> _Data in this exercise_

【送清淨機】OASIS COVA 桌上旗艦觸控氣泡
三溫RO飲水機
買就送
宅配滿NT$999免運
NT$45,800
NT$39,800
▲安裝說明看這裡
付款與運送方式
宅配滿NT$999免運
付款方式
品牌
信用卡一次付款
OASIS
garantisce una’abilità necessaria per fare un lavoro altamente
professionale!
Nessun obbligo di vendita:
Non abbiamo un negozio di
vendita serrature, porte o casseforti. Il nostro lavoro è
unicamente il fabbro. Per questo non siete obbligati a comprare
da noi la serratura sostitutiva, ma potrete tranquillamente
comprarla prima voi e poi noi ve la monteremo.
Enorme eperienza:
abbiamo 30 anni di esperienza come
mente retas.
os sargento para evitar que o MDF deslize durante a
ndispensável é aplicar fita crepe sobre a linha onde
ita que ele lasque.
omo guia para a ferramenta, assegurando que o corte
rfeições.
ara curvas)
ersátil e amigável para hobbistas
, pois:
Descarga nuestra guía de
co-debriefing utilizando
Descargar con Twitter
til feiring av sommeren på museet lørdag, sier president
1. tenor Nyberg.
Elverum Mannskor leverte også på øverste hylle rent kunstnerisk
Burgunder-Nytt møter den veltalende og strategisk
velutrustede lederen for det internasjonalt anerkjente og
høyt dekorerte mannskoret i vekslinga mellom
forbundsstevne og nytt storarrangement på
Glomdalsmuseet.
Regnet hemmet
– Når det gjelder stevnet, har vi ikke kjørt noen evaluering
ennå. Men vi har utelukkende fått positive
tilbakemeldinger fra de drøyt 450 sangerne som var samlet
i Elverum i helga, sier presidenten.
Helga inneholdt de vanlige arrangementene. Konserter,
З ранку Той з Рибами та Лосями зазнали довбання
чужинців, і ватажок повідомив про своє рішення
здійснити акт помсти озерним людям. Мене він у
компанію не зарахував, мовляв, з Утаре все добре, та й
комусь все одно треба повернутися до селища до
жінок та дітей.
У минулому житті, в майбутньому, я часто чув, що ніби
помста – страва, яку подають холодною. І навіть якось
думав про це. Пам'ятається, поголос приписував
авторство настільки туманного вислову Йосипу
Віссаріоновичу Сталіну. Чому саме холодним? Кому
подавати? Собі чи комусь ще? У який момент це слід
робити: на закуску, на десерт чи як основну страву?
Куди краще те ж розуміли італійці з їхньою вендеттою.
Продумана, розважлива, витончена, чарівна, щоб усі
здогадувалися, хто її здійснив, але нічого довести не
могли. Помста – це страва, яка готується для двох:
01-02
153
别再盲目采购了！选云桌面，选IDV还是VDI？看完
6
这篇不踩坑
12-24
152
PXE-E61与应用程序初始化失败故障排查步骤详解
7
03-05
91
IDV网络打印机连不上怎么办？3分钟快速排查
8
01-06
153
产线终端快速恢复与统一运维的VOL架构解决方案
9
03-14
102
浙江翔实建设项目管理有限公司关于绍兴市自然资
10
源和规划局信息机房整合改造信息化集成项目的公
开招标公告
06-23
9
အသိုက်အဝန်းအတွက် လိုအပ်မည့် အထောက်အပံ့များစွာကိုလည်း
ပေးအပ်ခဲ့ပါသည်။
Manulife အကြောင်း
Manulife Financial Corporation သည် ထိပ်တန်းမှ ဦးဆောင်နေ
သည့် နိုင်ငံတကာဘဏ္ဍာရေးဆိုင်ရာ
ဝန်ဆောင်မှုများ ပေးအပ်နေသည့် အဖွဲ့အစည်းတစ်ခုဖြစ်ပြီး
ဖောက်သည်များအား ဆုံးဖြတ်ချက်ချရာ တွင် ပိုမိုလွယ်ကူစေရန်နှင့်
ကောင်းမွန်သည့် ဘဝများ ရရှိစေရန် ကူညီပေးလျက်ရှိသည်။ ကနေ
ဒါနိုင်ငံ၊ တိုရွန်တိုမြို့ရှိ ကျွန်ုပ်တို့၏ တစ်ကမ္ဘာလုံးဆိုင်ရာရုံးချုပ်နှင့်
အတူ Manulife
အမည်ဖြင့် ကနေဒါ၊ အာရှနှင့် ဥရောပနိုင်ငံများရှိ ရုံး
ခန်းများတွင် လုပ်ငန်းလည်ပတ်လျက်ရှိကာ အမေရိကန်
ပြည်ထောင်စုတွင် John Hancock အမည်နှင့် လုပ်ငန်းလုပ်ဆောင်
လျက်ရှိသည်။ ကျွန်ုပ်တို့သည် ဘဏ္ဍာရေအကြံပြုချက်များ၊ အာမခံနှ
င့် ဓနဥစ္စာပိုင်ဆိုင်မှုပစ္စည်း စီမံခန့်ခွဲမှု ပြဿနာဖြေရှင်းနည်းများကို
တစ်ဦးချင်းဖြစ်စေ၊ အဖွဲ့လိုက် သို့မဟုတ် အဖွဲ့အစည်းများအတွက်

> _Written task_
Return the material word for word, starting with its first line and going on through the line that contains "i Elverum i helga, sier presidenten.", with both of those lines included.

> _Solution to the problem_
【送清淨機】OASIS COVA 桌上旗艦觸控氣泡
三溫RO飲水機
買就送
宅配滿NT$999免運
NT$45,800
NT$39,800
▲安裝說明看這裡
付款與運送方式
宅配滿NT$999免運
付款方式
品牌
信用卡一次付款
OASIS
garantisce una’abilità necessaria per fare un lavoro altamente
professionale!
Nessun obbligo di vendita:
Non abbiamo un negozio di
vendita serrature, porte o casseforti. Il nostro lavoro è
unicamente il fabbro. Per questo non siete obbligati a comprare
da noi la serratura sostitutiva, ma potrete tranquillamente
comprarla prima voi e poi noi ve la monteremo.
Enorme eperienza:
abbiamo 30 anni di esperienza come
mente retas.
os sargento para evitar que o MDF deslize durante a
ndispensável é aplicar fita crepe sobre a linha onde
ita que ele lasque.
omo guia para a ferramenta, assegurando que o corte
rfeições.
ara curvas)
ersátil e amigável para hobbistas
, pois:
Descarga nuestra guía de
co-debriefing utilizando
Descargar con Twitter
til feiring av sommeren på museet lørdag, sier president
1. tenor Nyberg.
Elverum Mannskor leverte også på øverste hylle rent kunstnerisk
Burgunder-Nytt møter den veltalende og strategisk
velutrustede lederen for det internasjonalt anerkjente og
høyt dekorerte mannskoret i vekslinga mellom
forbundsstevne og nytt storarrangement på
Glomdalsmuseet.
Regnet hemmet
– Når det gjelder stevnet, har vi ikke kjørt noen evaluering
ennå. Men vi har utelukkende fått positive
tilbakemeldinger fra de drøyt 450 sangerne som var samlet
i Elverum i helga, sier presidenten.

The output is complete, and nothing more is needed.